## TO DO
**1.** Copy the passage of the article below on returning to in-person worship, from "Think of Paul’s" to "dose of 1 John.".
**2.** According to the article below on returning to in-person worship, how many members still had not been seen face to face in a year?

• Chris Steele

Getting Back to Normal!

Chris' Corner -- Sunday, March 14, 2021


It’s hard to believe it was just a year ago this week, when we had our world turned upside down by the pandemic. After nearly two months of worshiping and having Bible study at home and online, we came back to a limited schedule of only Sunday morning for public worship. We are grateful to have our regular in-person Bible studies to begin once again.

Long before COVID there were members who were not attending regularly. Some had not been seen at public worship for some time. This has always been a challenge for elderships and faithful Christians to encourage and win back delinquent members.

After a year of pandemic news flooding our airwaves, these numbers have increased. Some for the same reasons as before; some related to the pandemic. It’s hard to tell how this will all shake out in the coming months as the number of virus cases sees a significant decline.

For our last public worship on March 15, 2020, our attendance dropped by 40. No doubt there were widespread concerns and outright fear over what we were hearing about the virus. Today, we still have 22 members we have not seen face to face in a year (unless it was at their homes, assisting them in some way while distancing ourselves). Some came out for worship a few times, but for health concerns went back to staying at home once again.

In a limited (thejenkinsinstitute.com) study among churches of Christ who have returned to in-person worship, most saw a small drop in attendance even while cases of the virus were surging in their area. About a third reported their attendance was not affected. About a sixth of respondents said their numbers dropped dramatically.

The majority of congregations said, knowing what they know now, they still would have gone to online and home worship, as a precaution. Some would consider doing things differently, while others stayed open during those early days.

We need to be careful to maintain a loving concern for those who still need encouragement to come out again. Demonstrating a judgmental attitude or jabbing at them with our opinions is counter-productive. Let’s take the time to understand their situation. Is it health concerns or something else? How can we help? Christian brethren will show love and compassion with humility.

Think of Paul’s words, “I, therefore, the prisoner of the Lord, beseech you to walk worthy of the calling with which you were called, with all lowliness and gentleness, with longsuffering, bearing with one another in love” (Ephesians 4:1–2). We also can benefit from a dose of 1 John.

## DATA UNDER STUDY

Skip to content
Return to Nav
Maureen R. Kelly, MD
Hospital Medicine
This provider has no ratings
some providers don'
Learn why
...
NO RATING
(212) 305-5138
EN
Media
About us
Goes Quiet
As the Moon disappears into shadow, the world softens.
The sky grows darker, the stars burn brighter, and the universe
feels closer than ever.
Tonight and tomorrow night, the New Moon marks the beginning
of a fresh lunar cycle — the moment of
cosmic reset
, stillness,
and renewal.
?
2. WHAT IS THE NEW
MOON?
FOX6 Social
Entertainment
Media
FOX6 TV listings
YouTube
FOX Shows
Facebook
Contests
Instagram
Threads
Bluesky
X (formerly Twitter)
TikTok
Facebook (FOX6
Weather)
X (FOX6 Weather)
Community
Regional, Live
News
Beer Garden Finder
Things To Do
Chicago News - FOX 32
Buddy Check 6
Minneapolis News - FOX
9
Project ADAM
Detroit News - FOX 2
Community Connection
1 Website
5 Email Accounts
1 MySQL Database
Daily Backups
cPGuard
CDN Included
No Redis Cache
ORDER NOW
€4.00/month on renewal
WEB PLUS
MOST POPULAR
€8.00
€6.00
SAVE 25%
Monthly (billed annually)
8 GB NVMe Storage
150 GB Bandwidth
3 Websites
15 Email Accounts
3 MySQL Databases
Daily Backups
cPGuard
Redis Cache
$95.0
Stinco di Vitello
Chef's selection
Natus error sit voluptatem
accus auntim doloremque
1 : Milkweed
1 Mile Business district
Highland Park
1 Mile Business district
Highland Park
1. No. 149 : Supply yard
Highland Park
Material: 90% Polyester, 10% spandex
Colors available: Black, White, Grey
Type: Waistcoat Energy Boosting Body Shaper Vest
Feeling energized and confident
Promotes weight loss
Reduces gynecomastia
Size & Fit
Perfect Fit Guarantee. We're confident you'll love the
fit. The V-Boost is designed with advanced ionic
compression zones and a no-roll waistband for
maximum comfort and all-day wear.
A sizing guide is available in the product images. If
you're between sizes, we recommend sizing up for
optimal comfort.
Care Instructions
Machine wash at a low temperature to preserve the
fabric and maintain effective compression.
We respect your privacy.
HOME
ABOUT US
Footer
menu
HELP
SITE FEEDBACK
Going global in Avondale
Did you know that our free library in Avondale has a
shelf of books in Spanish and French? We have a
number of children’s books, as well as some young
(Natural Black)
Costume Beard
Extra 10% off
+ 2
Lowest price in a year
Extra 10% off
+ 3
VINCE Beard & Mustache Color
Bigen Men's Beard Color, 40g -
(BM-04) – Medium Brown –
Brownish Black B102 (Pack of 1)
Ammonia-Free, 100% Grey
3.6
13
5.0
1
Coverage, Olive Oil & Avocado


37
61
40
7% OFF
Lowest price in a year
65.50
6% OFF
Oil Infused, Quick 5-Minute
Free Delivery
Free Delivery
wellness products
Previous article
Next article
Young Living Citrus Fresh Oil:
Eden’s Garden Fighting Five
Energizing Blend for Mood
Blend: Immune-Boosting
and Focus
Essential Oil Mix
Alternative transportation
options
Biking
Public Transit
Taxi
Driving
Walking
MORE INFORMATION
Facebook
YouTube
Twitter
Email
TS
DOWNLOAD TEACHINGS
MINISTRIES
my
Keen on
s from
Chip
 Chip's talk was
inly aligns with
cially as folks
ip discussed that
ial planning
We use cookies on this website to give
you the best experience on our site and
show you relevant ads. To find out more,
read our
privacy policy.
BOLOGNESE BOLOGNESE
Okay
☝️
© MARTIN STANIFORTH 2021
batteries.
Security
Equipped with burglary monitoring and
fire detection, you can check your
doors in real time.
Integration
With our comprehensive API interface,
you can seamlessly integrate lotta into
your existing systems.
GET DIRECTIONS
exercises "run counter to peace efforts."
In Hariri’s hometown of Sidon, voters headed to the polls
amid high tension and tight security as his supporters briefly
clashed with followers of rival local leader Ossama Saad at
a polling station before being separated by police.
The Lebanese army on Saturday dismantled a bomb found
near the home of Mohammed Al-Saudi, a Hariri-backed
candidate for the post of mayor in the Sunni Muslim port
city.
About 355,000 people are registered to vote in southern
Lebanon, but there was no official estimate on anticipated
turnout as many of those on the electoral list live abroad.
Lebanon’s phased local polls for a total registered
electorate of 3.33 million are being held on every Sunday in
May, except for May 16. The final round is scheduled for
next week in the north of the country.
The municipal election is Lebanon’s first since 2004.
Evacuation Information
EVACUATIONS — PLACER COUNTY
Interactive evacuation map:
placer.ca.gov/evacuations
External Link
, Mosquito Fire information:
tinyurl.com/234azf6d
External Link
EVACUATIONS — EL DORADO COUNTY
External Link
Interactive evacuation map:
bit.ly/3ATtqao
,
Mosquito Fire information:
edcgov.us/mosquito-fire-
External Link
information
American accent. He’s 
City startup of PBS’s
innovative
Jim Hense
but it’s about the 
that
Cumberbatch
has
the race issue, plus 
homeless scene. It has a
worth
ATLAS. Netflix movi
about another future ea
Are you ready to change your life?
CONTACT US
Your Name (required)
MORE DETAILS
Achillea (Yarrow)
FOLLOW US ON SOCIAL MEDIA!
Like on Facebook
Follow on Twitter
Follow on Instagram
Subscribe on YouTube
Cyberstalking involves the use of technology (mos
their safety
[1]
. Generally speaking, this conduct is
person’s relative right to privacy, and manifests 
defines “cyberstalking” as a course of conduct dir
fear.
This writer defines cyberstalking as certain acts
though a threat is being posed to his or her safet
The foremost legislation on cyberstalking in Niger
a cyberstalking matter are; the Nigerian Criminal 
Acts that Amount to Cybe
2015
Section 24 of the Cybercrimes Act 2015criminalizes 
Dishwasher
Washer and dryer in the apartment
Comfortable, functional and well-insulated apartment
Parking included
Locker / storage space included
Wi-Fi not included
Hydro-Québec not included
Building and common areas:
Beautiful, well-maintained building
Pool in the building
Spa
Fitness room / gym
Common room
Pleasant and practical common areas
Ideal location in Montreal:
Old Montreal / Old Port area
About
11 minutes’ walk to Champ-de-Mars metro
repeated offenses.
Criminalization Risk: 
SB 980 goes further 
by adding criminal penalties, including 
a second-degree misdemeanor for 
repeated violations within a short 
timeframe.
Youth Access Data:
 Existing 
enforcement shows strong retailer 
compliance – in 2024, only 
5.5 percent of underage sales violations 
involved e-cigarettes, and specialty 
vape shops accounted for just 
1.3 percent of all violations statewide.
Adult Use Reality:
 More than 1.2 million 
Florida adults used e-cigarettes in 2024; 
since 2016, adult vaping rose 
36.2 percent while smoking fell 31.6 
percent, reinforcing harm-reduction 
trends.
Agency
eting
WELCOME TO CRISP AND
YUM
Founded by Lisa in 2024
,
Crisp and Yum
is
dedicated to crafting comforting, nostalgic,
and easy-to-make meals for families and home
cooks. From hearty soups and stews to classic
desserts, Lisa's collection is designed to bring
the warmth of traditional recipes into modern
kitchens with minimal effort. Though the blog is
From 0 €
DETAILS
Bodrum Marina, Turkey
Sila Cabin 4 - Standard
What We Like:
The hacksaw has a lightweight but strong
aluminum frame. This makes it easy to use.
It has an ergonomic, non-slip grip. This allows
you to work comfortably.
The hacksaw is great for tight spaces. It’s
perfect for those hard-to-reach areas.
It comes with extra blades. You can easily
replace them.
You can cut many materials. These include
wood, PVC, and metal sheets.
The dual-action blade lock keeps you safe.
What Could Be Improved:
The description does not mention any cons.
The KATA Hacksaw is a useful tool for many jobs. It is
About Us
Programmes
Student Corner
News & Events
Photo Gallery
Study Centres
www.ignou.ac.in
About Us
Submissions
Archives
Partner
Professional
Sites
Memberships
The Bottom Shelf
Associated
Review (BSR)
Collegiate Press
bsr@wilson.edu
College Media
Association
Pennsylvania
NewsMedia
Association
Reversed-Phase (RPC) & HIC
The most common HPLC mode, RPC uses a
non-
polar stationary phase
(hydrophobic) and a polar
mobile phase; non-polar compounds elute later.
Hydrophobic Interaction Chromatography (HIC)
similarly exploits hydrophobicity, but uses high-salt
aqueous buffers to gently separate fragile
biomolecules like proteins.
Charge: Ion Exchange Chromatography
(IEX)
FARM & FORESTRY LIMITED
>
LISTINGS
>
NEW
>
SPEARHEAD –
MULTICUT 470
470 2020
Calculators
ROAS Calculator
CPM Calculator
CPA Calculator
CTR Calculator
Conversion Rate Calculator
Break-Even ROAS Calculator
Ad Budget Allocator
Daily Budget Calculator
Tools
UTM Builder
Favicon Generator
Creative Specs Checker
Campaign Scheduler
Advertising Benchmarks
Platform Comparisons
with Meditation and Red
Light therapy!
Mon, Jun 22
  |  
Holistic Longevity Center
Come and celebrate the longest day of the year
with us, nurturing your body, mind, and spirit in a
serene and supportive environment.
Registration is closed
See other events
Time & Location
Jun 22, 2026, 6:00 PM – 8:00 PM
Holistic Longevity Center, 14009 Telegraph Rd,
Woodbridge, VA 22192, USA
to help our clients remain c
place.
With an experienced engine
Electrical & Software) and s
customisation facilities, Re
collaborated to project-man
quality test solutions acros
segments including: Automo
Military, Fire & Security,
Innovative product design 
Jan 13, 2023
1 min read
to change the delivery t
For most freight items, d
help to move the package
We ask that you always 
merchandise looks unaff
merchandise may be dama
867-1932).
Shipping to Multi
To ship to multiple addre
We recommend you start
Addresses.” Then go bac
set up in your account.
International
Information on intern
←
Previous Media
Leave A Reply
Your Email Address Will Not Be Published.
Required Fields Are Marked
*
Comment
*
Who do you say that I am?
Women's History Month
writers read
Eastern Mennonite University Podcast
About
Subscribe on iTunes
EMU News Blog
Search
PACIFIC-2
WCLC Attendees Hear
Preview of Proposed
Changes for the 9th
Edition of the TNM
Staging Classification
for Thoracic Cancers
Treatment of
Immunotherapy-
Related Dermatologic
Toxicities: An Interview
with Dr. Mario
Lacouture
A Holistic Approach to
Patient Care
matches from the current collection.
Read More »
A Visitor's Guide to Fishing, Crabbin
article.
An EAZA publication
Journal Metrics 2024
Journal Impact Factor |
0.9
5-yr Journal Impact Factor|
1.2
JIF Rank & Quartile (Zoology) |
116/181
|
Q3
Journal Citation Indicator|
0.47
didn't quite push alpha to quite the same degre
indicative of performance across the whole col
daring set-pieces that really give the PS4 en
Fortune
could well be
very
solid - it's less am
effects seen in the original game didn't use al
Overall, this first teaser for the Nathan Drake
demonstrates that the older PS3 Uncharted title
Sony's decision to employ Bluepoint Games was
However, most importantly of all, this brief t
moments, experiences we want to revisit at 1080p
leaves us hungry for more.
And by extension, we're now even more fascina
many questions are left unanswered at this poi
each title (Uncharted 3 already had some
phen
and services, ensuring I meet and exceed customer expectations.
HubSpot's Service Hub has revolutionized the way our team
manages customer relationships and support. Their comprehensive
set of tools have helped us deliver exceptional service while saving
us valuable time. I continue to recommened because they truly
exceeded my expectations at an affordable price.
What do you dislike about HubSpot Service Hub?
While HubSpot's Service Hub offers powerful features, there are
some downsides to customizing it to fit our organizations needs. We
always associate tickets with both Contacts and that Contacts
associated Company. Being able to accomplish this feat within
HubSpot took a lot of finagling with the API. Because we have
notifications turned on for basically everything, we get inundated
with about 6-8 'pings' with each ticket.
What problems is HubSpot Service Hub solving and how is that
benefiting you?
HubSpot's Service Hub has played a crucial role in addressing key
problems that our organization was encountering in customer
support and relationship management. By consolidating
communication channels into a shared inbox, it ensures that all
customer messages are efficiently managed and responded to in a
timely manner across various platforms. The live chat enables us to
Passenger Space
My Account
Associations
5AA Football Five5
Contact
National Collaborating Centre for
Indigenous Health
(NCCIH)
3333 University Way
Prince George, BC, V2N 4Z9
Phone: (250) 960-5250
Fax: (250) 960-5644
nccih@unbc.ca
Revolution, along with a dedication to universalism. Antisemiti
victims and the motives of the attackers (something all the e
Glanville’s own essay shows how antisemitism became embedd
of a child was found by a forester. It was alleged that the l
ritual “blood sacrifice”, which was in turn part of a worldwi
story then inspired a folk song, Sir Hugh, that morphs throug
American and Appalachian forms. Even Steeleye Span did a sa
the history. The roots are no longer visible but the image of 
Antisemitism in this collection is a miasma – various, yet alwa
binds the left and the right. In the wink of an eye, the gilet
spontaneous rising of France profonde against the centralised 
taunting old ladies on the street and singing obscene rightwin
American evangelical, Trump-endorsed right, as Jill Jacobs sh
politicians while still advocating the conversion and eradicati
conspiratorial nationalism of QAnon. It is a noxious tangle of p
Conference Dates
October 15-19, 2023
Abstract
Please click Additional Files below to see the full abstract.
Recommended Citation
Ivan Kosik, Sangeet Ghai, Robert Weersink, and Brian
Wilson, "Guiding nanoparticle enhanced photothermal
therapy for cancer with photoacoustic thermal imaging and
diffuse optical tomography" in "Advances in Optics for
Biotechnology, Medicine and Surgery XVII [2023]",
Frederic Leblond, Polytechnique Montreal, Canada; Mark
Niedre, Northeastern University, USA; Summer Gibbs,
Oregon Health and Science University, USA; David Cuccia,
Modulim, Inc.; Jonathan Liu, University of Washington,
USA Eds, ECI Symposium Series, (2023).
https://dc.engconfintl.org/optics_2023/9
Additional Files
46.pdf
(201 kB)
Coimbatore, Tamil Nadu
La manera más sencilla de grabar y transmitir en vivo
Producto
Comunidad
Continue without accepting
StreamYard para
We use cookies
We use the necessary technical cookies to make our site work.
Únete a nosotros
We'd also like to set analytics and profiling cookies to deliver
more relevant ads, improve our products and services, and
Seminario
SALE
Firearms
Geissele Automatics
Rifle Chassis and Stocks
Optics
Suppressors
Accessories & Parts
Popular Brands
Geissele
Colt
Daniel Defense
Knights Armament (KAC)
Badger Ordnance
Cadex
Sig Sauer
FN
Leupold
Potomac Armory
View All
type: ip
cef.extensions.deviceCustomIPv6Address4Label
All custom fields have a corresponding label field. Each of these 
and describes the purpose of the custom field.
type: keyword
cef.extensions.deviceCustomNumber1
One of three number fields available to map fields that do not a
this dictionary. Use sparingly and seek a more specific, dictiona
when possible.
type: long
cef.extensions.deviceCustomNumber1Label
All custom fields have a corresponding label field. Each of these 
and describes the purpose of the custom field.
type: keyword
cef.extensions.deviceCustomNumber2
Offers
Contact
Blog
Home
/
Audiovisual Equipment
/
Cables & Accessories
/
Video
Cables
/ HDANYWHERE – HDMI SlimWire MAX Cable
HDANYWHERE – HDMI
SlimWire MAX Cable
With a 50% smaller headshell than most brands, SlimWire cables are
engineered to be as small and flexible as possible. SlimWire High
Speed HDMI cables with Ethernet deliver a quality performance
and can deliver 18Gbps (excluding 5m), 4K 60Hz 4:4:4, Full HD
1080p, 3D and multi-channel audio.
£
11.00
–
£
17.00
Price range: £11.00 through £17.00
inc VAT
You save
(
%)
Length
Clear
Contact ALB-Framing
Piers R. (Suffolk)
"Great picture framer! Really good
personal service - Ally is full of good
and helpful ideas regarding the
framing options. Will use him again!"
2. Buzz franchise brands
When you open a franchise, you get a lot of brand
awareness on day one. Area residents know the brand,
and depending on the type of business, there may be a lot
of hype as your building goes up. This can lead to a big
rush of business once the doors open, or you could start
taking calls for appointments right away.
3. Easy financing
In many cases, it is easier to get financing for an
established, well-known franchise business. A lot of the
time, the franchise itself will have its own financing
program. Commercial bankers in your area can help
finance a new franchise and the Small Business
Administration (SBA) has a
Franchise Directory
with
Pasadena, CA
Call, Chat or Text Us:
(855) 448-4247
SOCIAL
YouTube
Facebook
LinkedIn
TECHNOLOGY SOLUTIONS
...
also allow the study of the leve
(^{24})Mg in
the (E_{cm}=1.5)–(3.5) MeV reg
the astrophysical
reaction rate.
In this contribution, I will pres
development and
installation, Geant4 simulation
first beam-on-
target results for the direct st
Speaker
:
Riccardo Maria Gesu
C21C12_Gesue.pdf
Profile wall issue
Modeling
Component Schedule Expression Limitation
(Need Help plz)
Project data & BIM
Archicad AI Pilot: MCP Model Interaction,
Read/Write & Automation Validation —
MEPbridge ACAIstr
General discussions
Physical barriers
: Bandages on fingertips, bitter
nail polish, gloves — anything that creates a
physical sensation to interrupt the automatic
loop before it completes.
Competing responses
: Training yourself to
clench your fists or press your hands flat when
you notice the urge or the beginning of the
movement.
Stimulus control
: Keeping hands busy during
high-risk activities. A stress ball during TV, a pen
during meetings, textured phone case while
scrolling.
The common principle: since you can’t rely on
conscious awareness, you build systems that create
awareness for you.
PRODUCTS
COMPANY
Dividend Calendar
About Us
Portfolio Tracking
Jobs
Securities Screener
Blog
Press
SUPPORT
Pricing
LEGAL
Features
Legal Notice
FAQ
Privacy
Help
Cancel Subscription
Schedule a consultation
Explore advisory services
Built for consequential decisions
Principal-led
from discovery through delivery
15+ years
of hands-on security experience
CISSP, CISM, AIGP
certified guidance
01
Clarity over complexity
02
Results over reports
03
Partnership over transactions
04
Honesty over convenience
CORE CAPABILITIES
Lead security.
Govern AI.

## SOLUTIONS FOR EACH TASK
**1.**
Think of Paul’s words, “I, therefore, the prisoner of the Lord, beseech you to walk worthy of the calling with which you were called, with all lowliness and gentleness, with longsuffering, bearing with one another in love” (Ephesians 4:1–2). We also can benefit from a dose of 1 John.

**2.** 22 members